Tuesday, December 13, 2011

You Have to Pay for that Banana!

Last week we reviewed how lack of early patenting left the door open for Microsoft to grab Netscape's bananas. Now let's look at a story where a much smaller chimp was able to make the Gorilla pay for it. This story goes way back to when the MS-DOS operating system was the dominant platform for PCs and hard disk drive storage space was at a premium. Software developers were developing data compression software to increase the effective size of the hard disk drive. The leader in data compression for DOS operating systems was a small software company based in Carlsbad, California, Stac Electronics (Stac). Although Microsoft dominated everybody in its sales of the MS-DOS operating system primarily through its sales to OEMs, it had not developed its own data compression technology for MS-DOS. In contrast, the Novell DR-DOS operating system had it.

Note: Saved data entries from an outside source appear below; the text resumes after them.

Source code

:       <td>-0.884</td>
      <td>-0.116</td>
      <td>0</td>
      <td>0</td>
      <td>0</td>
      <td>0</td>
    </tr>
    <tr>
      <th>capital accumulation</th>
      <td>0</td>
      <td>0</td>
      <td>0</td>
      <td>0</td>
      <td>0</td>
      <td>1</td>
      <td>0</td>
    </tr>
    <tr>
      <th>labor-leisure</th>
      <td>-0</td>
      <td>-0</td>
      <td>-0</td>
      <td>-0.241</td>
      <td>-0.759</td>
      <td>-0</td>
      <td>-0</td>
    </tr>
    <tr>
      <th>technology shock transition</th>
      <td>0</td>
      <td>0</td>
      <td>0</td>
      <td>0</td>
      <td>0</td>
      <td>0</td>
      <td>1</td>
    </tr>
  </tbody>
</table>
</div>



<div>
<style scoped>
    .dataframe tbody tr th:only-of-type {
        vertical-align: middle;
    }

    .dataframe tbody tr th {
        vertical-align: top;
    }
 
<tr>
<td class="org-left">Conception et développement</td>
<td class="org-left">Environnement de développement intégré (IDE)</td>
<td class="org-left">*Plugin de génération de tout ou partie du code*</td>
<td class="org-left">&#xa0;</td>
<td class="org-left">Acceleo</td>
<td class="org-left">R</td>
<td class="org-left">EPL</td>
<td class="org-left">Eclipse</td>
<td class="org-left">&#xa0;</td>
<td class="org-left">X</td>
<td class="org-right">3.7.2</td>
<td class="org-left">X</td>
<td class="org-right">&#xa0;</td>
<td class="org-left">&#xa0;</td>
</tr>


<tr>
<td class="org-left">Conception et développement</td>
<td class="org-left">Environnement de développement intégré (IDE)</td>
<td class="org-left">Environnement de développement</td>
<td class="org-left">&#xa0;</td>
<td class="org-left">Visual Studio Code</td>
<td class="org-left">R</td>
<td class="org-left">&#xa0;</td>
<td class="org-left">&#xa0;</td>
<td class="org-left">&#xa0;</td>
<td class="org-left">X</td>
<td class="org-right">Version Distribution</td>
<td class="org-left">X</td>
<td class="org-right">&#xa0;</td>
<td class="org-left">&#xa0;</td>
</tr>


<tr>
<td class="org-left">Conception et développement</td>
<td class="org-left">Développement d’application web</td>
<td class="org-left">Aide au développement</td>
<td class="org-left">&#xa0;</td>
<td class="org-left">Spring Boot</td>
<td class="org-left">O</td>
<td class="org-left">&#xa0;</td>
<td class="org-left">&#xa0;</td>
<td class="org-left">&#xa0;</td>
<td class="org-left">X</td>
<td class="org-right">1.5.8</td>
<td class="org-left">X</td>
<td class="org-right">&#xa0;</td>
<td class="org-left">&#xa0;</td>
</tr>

In 1991 Microsoft requested Stac grant a world wide license of its data compression technology for its future MS-DOS operating systems. According to Stac's complaint, Microsoft took the position that it did not have to pay a royalty for the license. Microsoft instead suggested that failure to reach an agreement just meant Microsoft would go to another developer, which would have a definite impact on Stac's sales. Negotiation broke off in June 1992. Shortly afterward, the industry became aware that Microsoft intended to release the MS-DOS 6.0 operating system, including a data compression utility called DoubleSpace, sometime in the first six months of 1993. Stac then resumed effort to reach an agreement in November 1992, but was again unsuccessful. However, Microsoft agreed to send a beta copy in January 1993. When Microsoft released the beta copy it attempted to reassure Stac in writing: "Don't worry about the patent stuff. We are just going to keep with our changed code which does not infringe."

After review of the beta copy, Stac somehow reached a different conclusion and sued Microsoft for patent infringement, copyright infringement, and trade secret misappropriation. The court ruled Microsoft had not infringed the copyright nor misappropriated any trade secret, but had infringed the patent(s) and awarded Stac a permanent injunction against future patent infringement and $120M in damages. After about a week of shipping the MS-DOS operating system without the data compression, Microsoft negotiated a settlement reportedly worth $83M to Stac for the right to license, for a royalty, any of Stac's existing or future technology including that unrelated to data compression and Stac received a license to some of Microsoft's technology.

The decision was not precedential, but is worth remembering.